Perth stands at a genuine inflection point. The metropolitan housing shortage—with median prices now exceeding $650,000 and vacancy rates stubbornly below 2 per cent—has forced planning authorities to confront questions that will reshape entire precincts from Northbridge to South Perth over the next ten years.
The immediate flashpoint centres on residential density zoning. City of Perth officials are currently reviewing planning provisions across inner suburbs, with particular attention to streets like Hay Street and Wellington Street, where heritage preservation conflicts directly with high-rise development potential. The State Government's draft housing target of 95,000 additional dwellings by 2050 effectively mandates a tripling of Perth's current apartment construction rate—but where, and at what cost to existing character?
Three critical decisions loom in the next eighteen months. First, the Department of Planning must determine whether to open up historic single-residential zones in suburbs like Subiaco, Cottesloe, and Claremont to medium-density townhouse development. Industry bodies are pushing hard; community groups are mobilising in equal measure. The Perth City Council's own submission suggests a cautious, neighbourhood-by-neighbourhood approach, but state planners appear less inclined toward gradualism.
Advertisement
Second, transport infrastructure timing will prove decisive. The proposed extension of rapid transit into outer suburbs like Ellenbrook and Alkimos only makes higher-density development viable—yet construction timelines remain uncertain. Development pressure will likely outpace infrastructure readiness, creating the familiar pattern of congestion followed by reactive upgrades.

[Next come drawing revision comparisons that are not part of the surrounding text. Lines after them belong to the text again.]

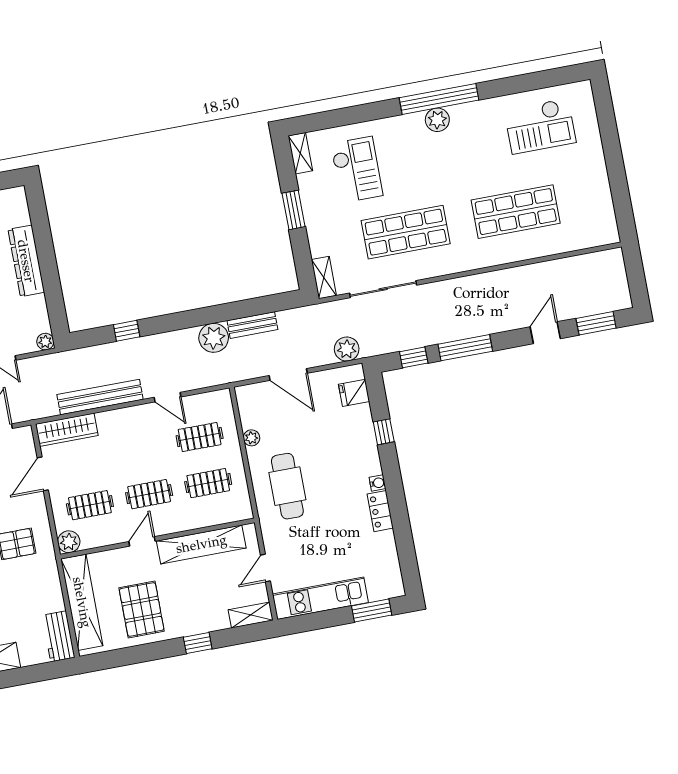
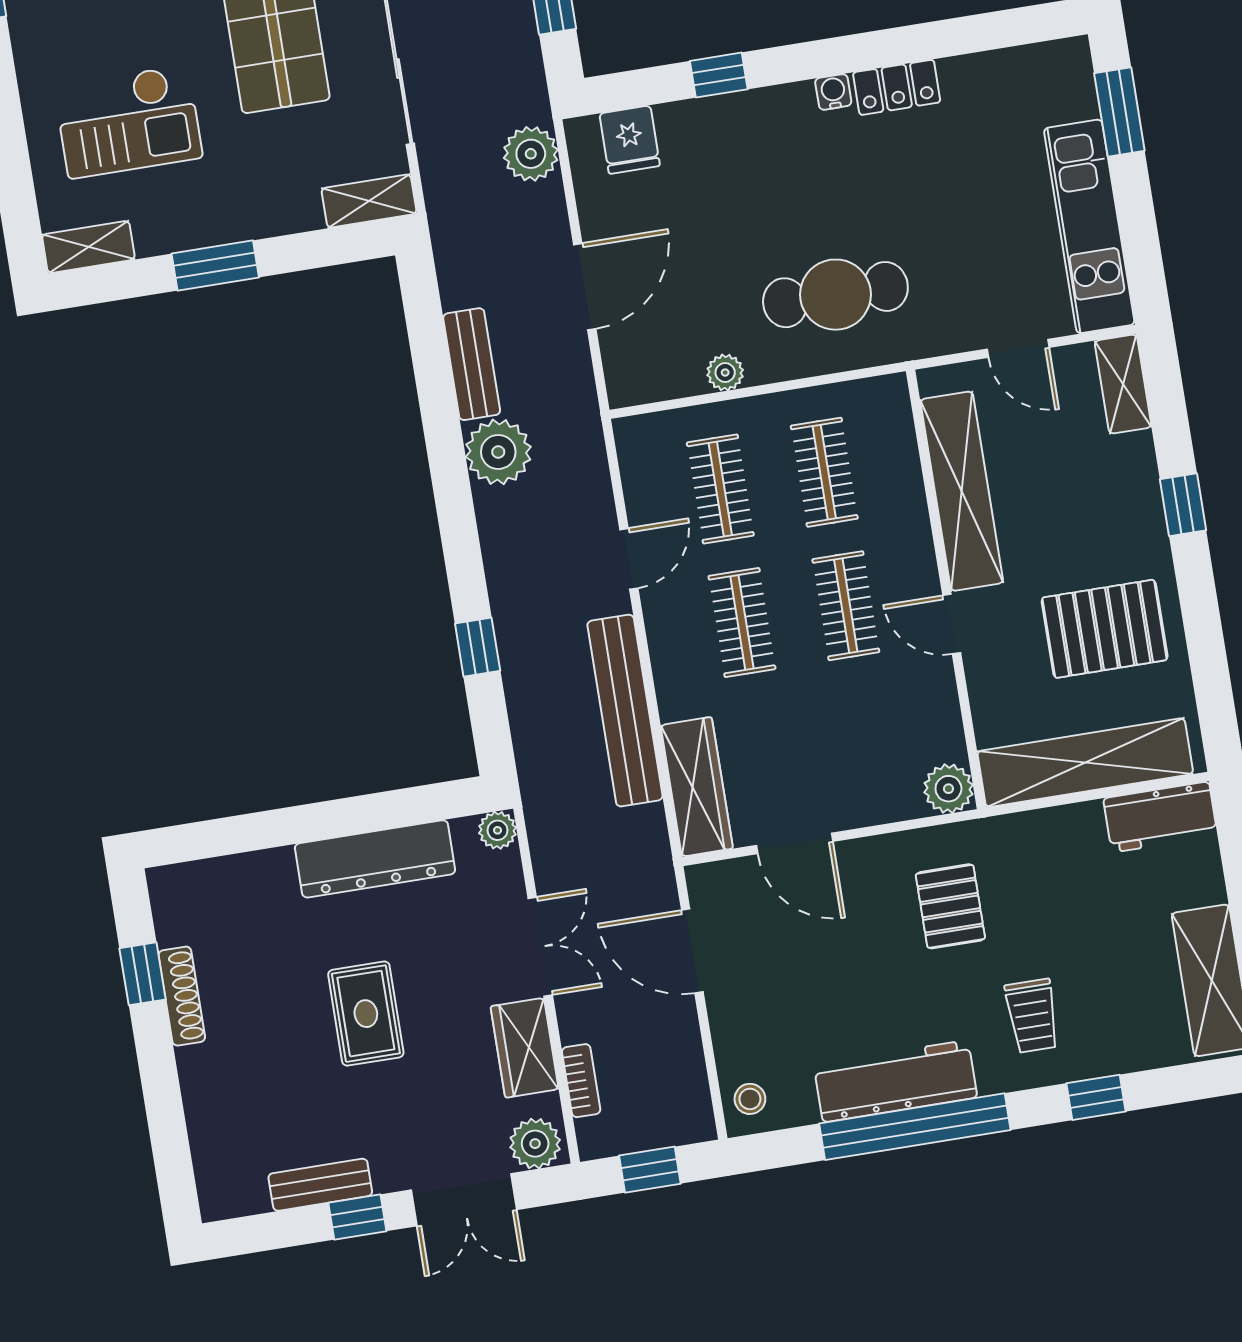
checkout: (357, 170) -> (128, 121), turned 180
dresser: (26, 261) -> (375, 859), moved
clothes rail: (90, 505) -> (742, 622), moved

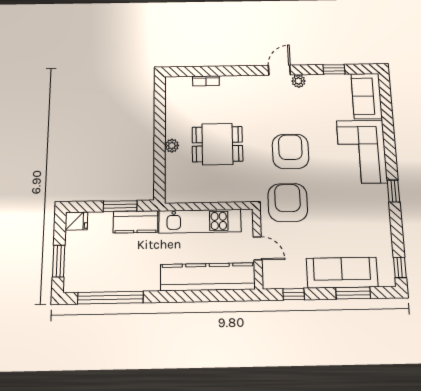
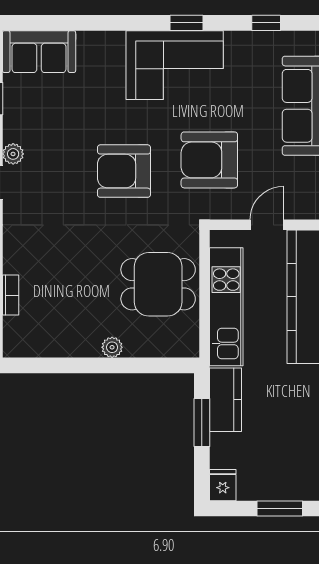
dining table: (217, 144) -> (158, 284), moved, turned 90
corner sofa: (362, 152) -> (175, 65), moved
armchair: (288, 203) -> (209, 160), moved
window: (400, 268) -> (266, 23), moved

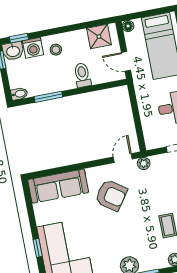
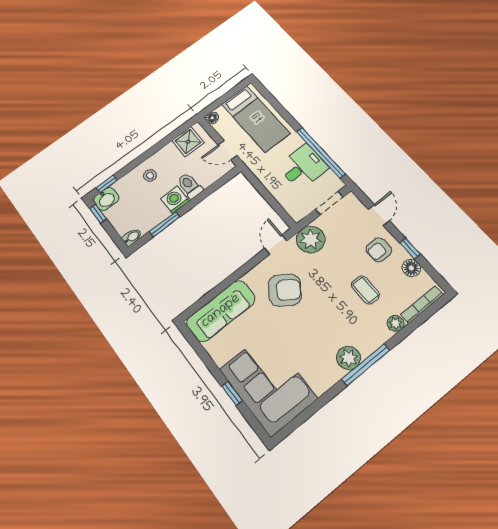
washing machine: (33, 48) -> (175, 200), moved, turned 180
plant: (144, 163) -> (311, 239), width x1.87, depth x1.87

Third, and perhaps most consequentially, remains the question of public land utilisation. The State Government owns significant holdings—including portions of former industrial areas near Belmont and East Perth. Whether these become affordable housing anchors or standard market-rate developments will determine whether Perth's housing solution benefits existing residents or simply enriches developers. Early signals suggest a mixed model, but the specifics remain elusive.
What's notable is what *isn't* being seriously debated: mandatory inclusivity ratios in new developments, or restrictions on investor purchasing in specified precincts. Other major cities—Melbourne, Sydney, even Brisbane—have experimented with these levers. Perth has largely avoided them, preferring traditional supply-side arguments.
The window for meaningful policy consultation closes within weeks. Community forums are scheduled for July and August. Beyond that, planning amendments will likely follow a faster trajectory. For Perthians genuinely invested in shaping their city's future, these next decisions are not theoretical—they're foundational.
This article was compiled by AI from the sources linked above and screened before publishing. See our editorial standards.